Non-respect des populations sinistrées

Précisément, c’est cette référence maladroite et l’utilisation d’une misère douloureuse (et actuelle) qui est dénoncée.

"Cette campagne publicitaire est choquante à plus d’un titre car elle impose, à la vue de toutes et de tous, a minima, un non-respect des populations que des réalités inattendues comme les inondations mettent dans des situations très inconfortables et a maxima, des violences aux consommateurs vulnérables dont les conditions de vie se sont fortement dégradées", indiquent Christine Mahy et Pierre Ozer, secrétaire générale et politique du Réseau wallon de lutte contre la pauvreté et chargé de recherche (climatologie) à l’ULiège, à l’origine de la plainte.

Pour ces derniers en effet, il est particulièrement indécent de se servir "de la détresse d’une population pour tenter l’autre partie de la population qui, elle peut encore partir en vacances".

"Cette campagne devient localement d’une extrême brutalité lorsqu’elle est imposée à toutes et à tous dans l’espace public d’une zone meurtrie par les inondations.
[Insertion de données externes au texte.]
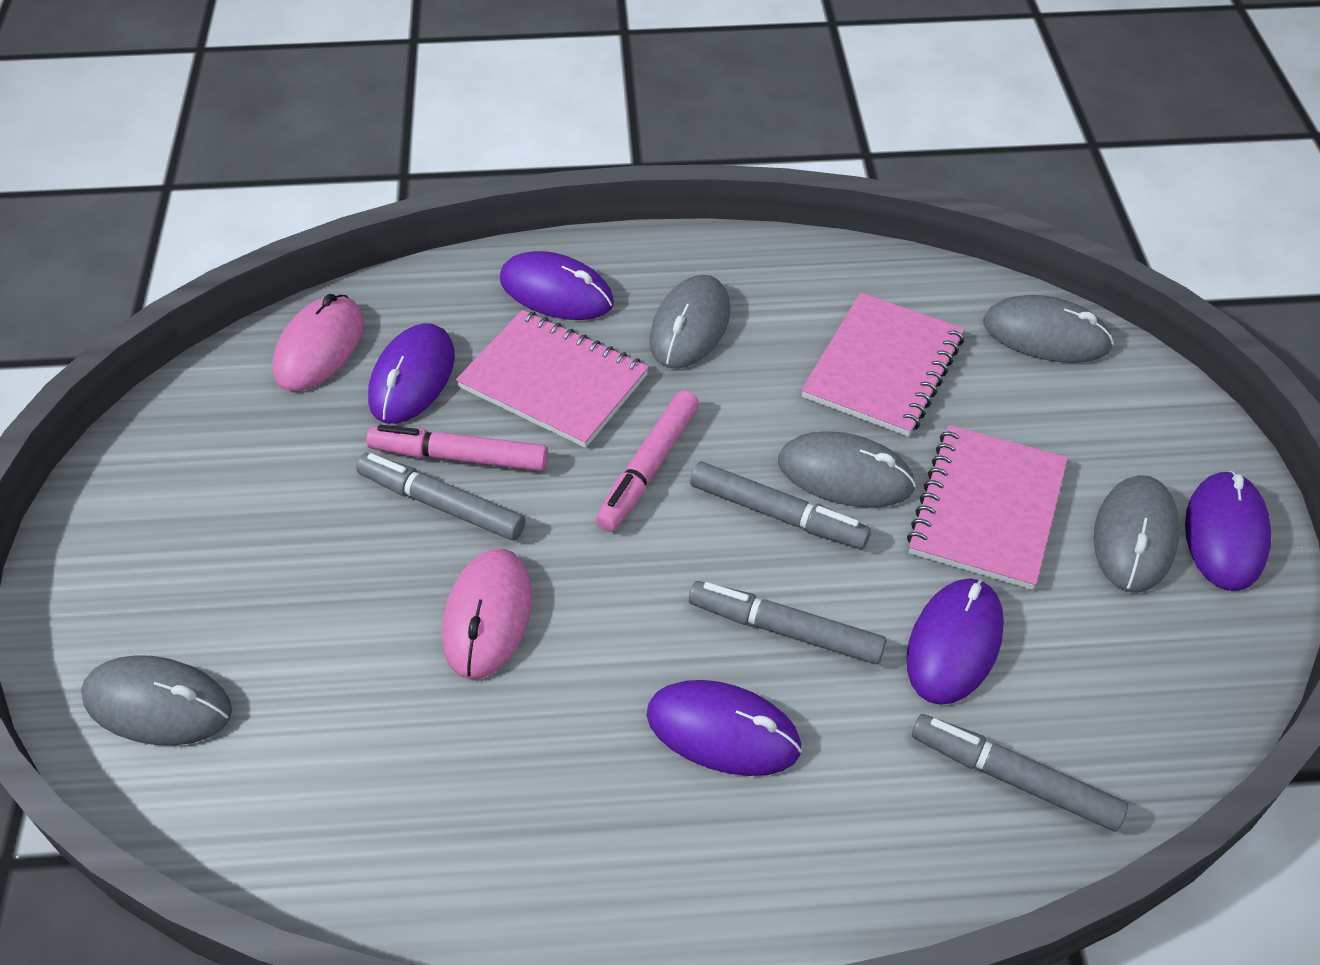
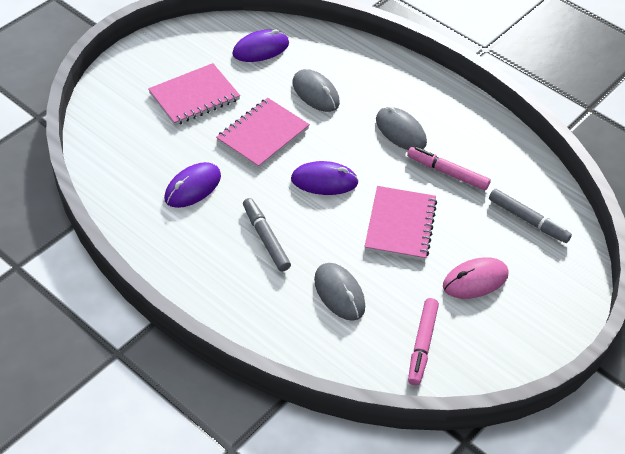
grey marker: [356,453,526,541] [689,581,886,664] [690,461,871,549] [912,714,1128,832] = 4 -> [243,198,291,272] [489,189,572,243] = 2
grey mouse: [81,655,232,745] [650,275,731,369] [778,431,916,508] [983,295,1114,363] [1094,475,1180,593] = 5 -> [293,69,340,112] [314,263,365,321] [376,107,427,150] = 3
pink mouse: [272,294,364,391] [442,549,532,679] = 2 -> [443,257,509,299] = 1
purple mouse: [368,323,455,424] [500,251,614,320] [646,680,802,776] [906,579,1004,705] [1185,471,1271,591] = 5 -> [164,162,221,208] [232,29,289,62] [291,161,359,195] = 3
À Angleur, ces inondations ont tué deux personnes (la tête sous l’eau) et laissé - encore aujourd’hui - de très nombreuses familles sans logement […] A Angleur comme dans toutes les communes sinistrées de la vallée de la Vesdre et dans tant d’autres localités de Wallonie donc, la publicité montrant un enfant la tête sous l’eau qui retient sa respiration accompagnée du slogan "Allez, on tient bon" est d’une cruauté sans nom et d’un extrême irrespect"

Rappelant le drame vécu par des familles qui ont perdu leurs proches, noyés, les plaignants insistent sur le fait que l’objectif n’est pas d’interdire toute publicité. Ils réclament néanmoins, au minimum, que la publicité soit retirée des espaces touchés par le sinistre, "sur quelque support que ce soit".